Problem description: Find every line in the entries below that contains the string "Curții", and copy each of those lines. Case counts.

Source information:
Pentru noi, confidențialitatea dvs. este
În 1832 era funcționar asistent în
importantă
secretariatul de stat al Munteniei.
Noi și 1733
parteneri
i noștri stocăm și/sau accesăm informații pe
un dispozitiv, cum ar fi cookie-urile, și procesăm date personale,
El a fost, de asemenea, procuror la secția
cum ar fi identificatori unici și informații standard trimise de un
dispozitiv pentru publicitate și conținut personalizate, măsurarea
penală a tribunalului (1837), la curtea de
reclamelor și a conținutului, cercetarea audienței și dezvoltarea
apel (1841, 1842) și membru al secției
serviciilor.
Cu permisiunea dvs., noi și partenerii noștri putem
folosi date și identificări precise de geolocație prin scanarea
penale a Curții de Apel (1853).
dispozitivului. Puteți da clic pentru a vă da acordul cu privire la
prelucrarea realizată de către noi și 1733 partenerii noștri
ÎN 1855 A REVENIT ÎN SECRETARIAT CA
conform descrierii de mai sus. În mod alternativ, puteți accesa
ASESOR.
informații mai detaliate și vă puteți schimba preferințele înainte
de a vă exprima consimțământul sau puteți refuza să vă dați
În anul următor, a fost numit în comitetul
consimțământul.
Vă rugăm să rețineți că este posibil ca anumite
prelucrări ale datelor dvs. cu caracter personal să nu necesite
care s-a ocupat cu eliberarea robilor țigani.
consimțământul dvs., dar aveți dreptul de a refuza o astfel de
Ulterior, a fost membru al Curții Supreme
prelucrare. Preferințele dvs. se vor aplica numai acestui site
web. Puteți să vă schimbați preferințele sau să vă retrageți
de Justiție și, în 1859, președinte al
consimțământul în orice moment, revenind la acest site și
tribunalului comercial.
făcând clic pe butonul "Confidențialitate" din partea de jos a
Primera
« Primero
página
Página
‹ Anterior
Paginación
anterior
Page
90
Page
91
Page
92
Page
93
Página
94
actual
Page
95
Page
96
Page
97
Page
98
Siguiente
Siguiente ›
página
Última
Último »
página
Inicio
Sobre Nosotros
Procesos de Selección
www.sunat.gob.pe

Answer for this exercise:
penale a Curții de Apel (1853).
Ulterior, a fost membru al Curții Supreme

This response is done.